A montagem estava impecável, com televisores
mostrando os transeuntes da Praça da Luz, a voz de Clarice em sua última
entrevista, frases e imagens espalhadas de várias formas, documentos, tudo maravilhoso.
Mas o que realmente me encantou foi uma sala onde as paredes foram forradas,
literalmente, com 2.000 gavetas. O legal é que somente 65 delas abriam e os
visitantes tinham que descobrir os tesouros (frases, livros, documentos, etc.)
na imensidão das gavetas.
Não ouso falar sobre Clarice pois não estou
à altura de conhecimento para tecer algum comentário. Clarice era Clarice, e
só. Não haverá outra.
Mas o que eu quero falar é sobre aquelas
paredes de gavetas.
Elas me remeteram à minha memória, que
sempre disse ser um punhado de gavetas onde guardo minhas lembranças, imagens,
recordações.
Como as gavetas de Clarice algumas estão
emperradas, não abrem por mais que eu queira e tente, outras estão sempre
abertas e posso acessar pessoas, imagens, fragmentos da minha vida.

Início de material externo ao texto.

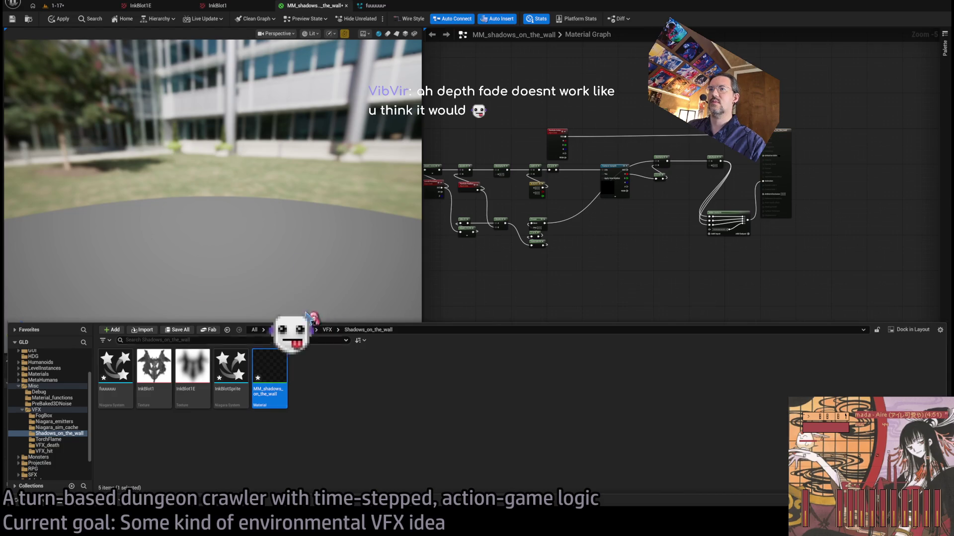
click(57, 6)
click(208, 19)
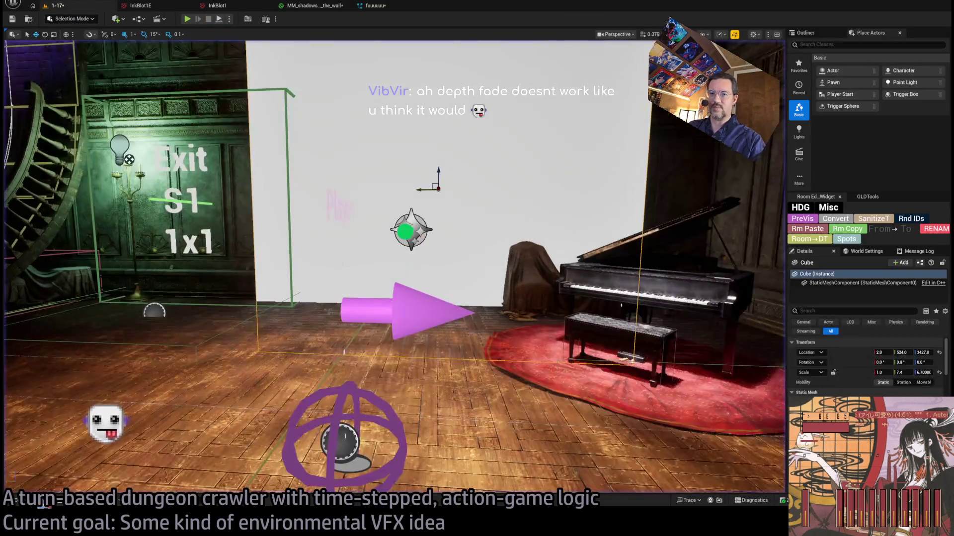
Delete the InkBlotSprite particle system from the content folder.
key(ctrl+space)
click(228, 339)
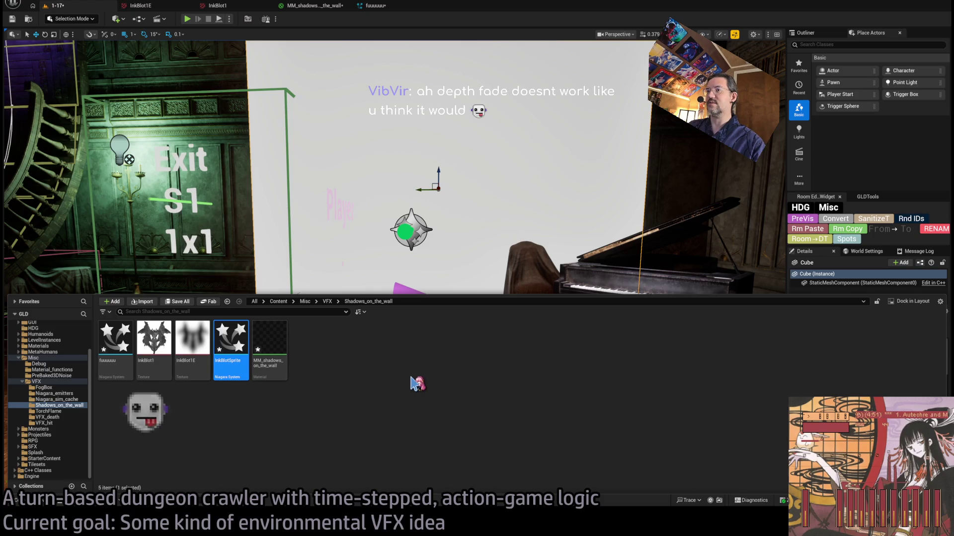
key(Delete)
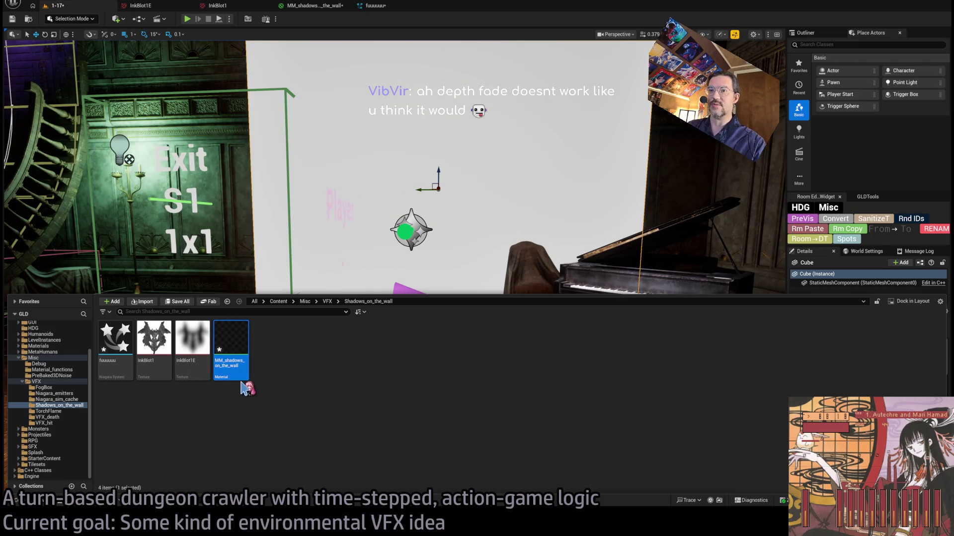
Rename the material to MM_shadows_on_the_wallFOG.
key(ctrl+space)
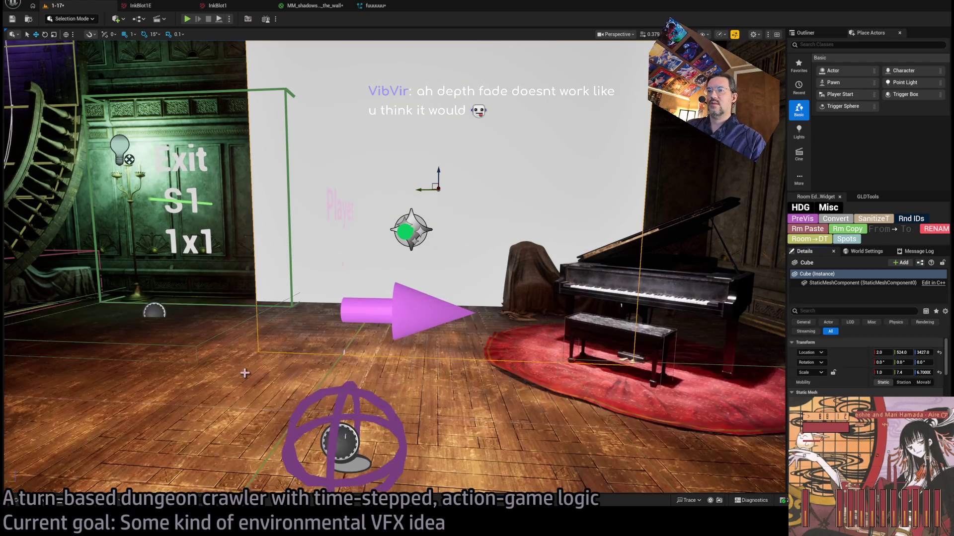
key(ctrl+space)
key(F2)
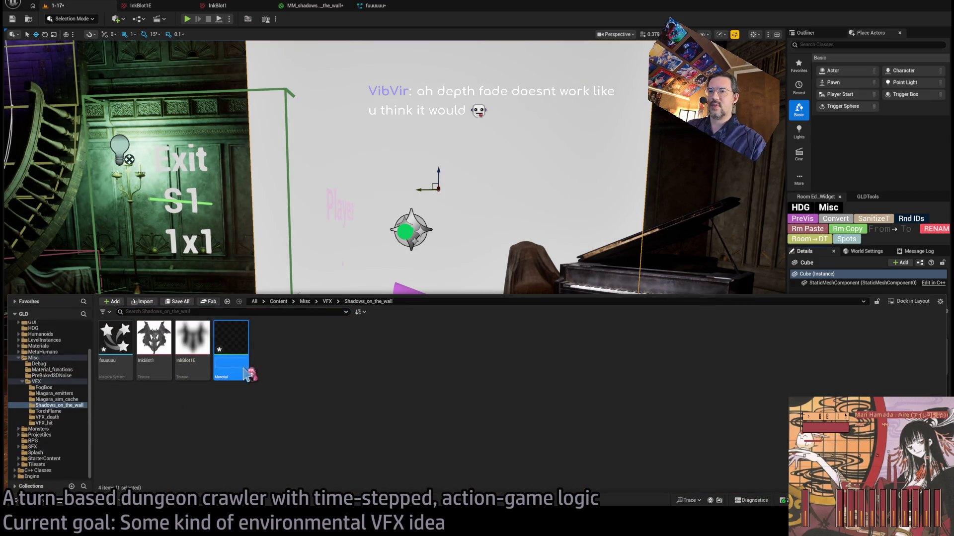
text(v)
key(Escape)
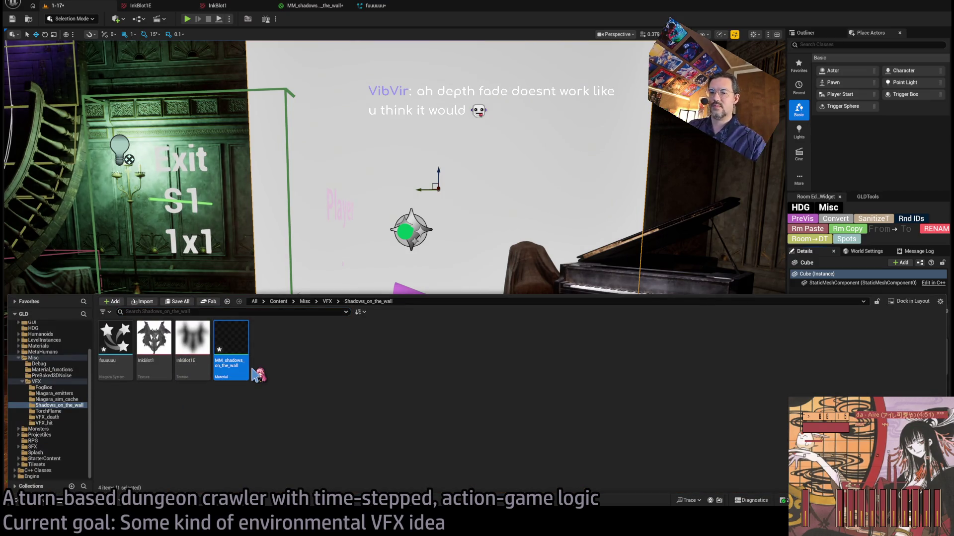
text(FOG)
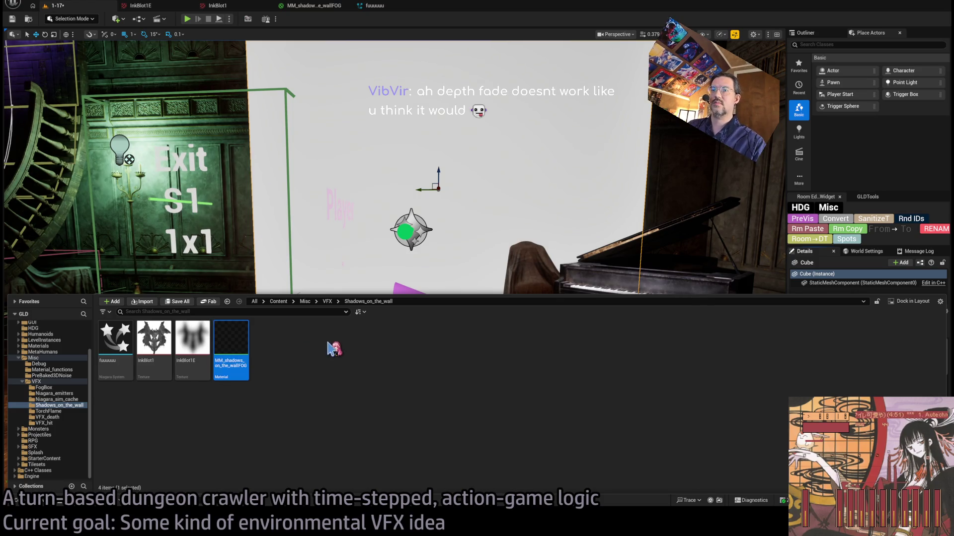
click(234, 341)
key(Escape)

Algumas gavetas fiz questão de colocar fora
do alcance, talvez para evitar sofrimentos desnecessários.
Mas a mente é “mágico de circo”, quando
menos se espera tira-se alguma coisa da cartola, ou seja, uma gaveta
inacessível se abre, sem mais, nem menos, e traz uma lembrança que gostaria
ficasse escondida.
Foi o que me aconteceu essa noite.
Uma gaveta se abriu e você veio em forma de
sombras no meu sonho.
Não me assombrou, apenas continuou
acompanhando-me, sombra perene, mesmo depois de o sol se por.